Open MPI logo

Open MPI User's Mailing List Archives

  |   Home   |   Support   |   FAQ   |   all Open MPI User's mailing list

Subject: Re: [OMPI users] Where is the error? (MPI program in fortran)
From: Jeff Squyres (jsquyres) (jsquyres_at_[hidden])
Date: 2014-04-17 14:15:06


Sounds like you're freeing memory that does not belong to you. Or you have some kind of memory corruption somehow.

On Apr 17, 2014, at 2:01 PM, Oscar Mojica <o_mojical_at_[hidden]> wrote:

> Hello guys
>
> I used the command
>
> ulimit -s unlimited
>
> and got
>
> stack size (kbytes, -s) unlimited
>
> but when I ran the program got the same error. So I used the gdb debugger, I compiled using
>
> mpif90 -g -o mpivfsa_versao2.f exe
>
> I ran the program and then I ran gdb with both the executable and the core file name as arguments and got the following
>
> Program received signal SIGSEGV, Segmentation fault.
> 0x00002aaaab59b54c in free () from /lib/x86_64-linux-gnu/libc.so.6
> (gdb) backtrace
> #0 0x00002aaaab59b54c in free () from /lib/x86_64-linux-gnu/libc.so.6
> #1 0x0000000000406801 in inv_grav3d_vfsa () at mpivfsa_versao2.f:131
> #2 0x0000000000406b88 in main (argc=1, argv=0x7fffffffe387) at mpivfsa_versao2.f:9
> #3 0x00002aaaab53976d in __libc_start_main () from /lib/x86_64-linux-gnu/libc.so.6
> #4 0x0000000000401399 in _start ()
>
> These are the lines
>
> 9 use mpi
> 131 deallocate(zv,xrec,yrec,xprm,yprm)
>
> I think the problem is not memory, the problem is related to MPI
>
> Which could be the error?
>
> Oscar Fabian Mojica Ladino
> Geologist M.S. in Geophysics
>
>
> > From: o_mojical_at_[hidden]
> > Date: Wed, 16 Apr 2014 15:17:51 -0300
> > To: users_at_[hidden]
> > Subject: Re: [OMPI users] Where is the error? (MPI program in fortran)
> >
> > Gus
> > It is a single machine and i have installed Ubuntu 12.04 LTS. I left my computer in the college but I will try to follow your advice when I can and tell you about it.
> >
> > Thanks
> >
> > Enviado desde mi iPad
> >
> > > El 16/04/2014, a las 14:17, "Gus Correa" <gus_at_[hidden]> escribió:
> > >
> > > Hi Oscar
> > >
> > > This is a long shot, but maybe worth trying.
> > > I am assuming you're using Linux, or some form or Unix, right?
> > >
> > > You may try to increase the stack size.
> > > The default in Linux is often too small for large programs.
> > > Sometimes this may cause a segmentation fault, even if the
> > > program is correct.
> > >
> > > You can check what you have with:
> > >
> > > ulimit -a (bash)
> > >
> > > or
> > >
> > > limit (csh or tcsh)

Written problem 1
For each statement, say yes or no as to whether it agrees with the Open MPI thread, and quote the deciding words: (a) Setting the stack size to unlimited made the error go away. (b) The backtrace points to line 131 of mpivfsa_versao2.f. (c) The reply suggests that memory not belonging to the program may be getting freed.
Written problem 2
Continue the Open MPI thread from where it stops.

Data section

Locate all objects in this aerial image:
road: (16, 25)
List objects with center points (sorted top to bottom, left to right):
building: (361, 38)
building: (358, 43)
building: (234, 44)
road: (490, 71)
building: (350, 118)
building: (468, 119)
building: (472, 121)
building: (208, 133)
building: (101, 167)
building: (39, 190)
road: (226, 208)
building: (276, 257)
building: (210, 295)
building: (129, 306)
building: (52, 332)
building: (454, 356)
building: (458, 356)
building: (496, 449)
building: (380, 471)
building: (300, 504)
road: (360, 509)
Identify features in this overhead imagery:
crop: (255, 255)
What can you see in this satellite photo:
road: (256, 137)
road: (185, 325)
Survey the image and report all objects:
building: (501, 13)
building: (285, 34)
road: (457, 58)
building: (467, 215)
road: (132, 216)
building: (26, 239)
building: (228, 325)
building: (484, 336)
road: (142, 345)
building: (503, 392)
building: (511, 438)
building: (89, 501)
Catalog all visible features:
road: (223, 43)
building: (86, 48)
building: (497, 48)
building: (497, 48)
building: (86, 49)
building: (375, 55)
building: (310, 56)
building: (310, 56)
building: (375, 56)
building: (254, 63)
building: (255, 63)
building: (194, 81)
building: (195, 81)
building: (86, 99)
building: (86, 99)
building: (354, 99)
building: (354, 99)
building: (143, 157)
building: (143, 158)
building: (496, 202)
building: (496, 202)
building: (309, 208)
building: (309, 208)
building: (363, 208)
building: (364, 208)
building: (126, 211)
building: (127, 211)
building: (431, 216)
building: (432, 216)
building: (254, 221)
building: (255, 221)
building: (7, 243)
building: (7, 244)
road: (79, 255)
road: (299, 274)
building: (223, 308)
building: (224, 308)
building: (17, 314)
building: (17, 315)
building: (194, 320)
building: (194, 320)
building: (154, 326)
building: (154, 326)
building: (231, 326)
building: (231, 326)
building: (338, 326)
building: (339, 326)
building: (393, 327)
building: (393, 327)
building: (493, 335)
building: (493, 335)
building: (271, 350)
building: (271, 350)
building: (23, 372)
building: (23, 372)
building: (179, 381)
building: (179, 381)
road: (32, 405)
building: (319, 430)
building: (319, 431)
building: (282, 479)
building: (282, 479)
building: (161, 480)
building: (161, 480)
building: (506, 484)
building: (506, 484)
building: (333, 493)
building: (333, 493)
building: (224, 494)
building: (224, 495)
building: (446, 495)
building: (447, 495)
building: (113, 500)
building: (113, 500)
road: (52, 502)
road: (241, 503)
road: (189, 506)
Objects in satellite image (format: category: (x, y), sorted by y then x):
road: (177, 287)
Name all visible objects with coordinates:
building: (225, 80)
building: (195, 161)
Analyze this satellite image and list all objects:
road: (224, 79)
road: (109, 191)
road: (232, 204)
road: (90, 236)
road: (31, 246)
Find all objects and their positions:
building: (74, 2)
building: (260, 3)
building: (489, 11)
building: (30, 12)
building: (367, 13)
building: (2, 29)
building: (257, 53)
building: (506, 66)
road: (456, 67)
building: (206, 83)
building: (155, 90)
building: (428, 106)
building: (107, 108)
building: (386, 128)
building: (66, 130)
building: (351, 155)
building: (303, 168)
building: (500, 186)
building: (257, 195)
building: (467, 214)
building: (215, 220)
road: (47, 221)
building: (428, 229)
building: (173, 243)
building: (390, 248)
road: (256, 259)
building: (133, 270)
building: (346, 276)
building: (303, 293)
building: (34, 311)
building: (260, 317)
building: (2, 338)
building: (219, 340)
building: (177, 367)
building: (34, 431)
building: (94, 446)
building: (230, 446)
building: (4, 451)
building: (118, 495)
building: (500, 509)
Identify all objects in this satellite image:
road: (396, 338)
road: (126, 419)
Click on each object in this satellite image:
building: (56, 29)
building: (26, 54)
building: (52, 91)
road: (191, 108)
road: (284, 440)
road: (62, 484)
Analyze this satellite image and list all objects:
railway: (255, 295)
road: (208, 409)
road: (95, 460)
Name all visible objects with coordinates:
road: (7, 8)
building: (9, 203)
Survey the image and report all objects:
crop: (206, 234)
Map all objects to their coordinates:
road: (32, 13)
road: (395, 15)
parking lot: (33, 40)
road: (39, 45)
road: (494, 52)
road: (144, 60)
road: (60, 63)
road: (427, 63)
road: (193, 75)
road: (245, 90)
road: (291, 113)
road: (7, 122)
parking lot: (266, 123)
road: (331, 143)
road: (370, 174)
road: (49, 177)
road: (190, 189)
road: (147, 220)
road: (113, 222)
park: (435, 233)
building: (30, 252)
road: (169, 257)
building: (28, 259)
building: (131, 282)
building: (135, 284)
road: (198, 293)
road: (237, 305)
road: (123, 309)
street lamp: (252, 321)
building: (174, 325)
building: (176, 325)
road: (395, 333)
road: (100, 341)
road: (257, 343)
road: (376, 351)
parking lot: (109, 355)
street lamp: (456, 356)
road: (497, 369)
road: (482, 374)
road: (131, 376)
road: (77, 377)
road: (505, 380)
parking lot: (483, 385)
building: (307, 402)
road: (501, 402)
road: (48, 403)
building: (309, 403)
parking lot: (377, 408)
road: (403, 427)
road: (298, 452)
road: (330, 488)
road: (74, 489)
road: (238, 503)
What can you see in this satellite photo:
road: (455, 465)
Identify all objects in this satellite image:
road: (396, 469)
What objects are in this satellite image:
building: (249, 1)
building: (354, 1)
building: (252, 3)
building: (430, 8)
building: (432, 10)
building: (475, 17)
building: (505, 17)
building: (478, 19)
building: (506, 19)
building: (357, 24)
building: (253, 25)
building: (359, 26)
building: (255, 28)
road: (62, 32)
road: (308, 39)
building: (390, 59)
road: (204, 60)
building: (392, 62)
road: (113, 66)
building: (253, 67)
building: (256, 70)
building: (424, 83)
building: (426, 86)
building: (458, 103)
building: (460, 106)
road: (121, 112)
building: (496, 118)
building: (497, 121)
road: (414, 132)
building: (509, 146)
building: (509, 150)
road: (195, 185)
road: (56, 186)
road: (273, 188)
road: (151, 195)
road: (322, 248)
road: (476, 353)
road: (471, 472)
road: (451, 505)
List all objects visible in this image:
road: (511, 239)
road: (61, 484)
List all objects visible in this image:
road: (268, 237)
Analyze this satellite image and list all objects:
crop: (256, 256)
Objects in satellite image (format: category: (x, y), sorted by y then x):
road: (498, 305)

Result 1
(a) No: "but when I ran the program got the same error."
(b) Yes: "in inv_grav3d_vfsa () at mpivfsa_versao2.f:131"
(c) Yes: "Sounds like you're freeing memory that does not belong to you."

Result 2
> > >
> > > Then set it to a larger number or perhaps to unlimited,
> > > e.g.:
> > >
> > > ulimit -s unlimited
> > >
> > > or
> > >
> > > limit stacksize unlimited
> > >
> > > You didn't say anything about the computer(s) you are using.
> > > Is this a single machine, a cluster, something else?
> > >
> > > Anyway, resetting the statck size may depend a bit on what you
> > > have in /etc/security/limits.conf,
> > > and whether it allows you to increase the stack size.
> > > If it is a single computer that you have root access, you may
> > > do it yourself.
> > > There are other limits worth increasing (number of open files,
> > > max locked memory).
> > > For instance, this could go in limits.conf:
> > >
> > > * - memlock -1
> > > * - stack -1
> > > * - nofile 4096
> > >
> > > See 'man limits.conf' for details.
> > >
> > > If it is a cluster, and this should be set on all nodes,
> > > and you may need to ask your system administrator to do it.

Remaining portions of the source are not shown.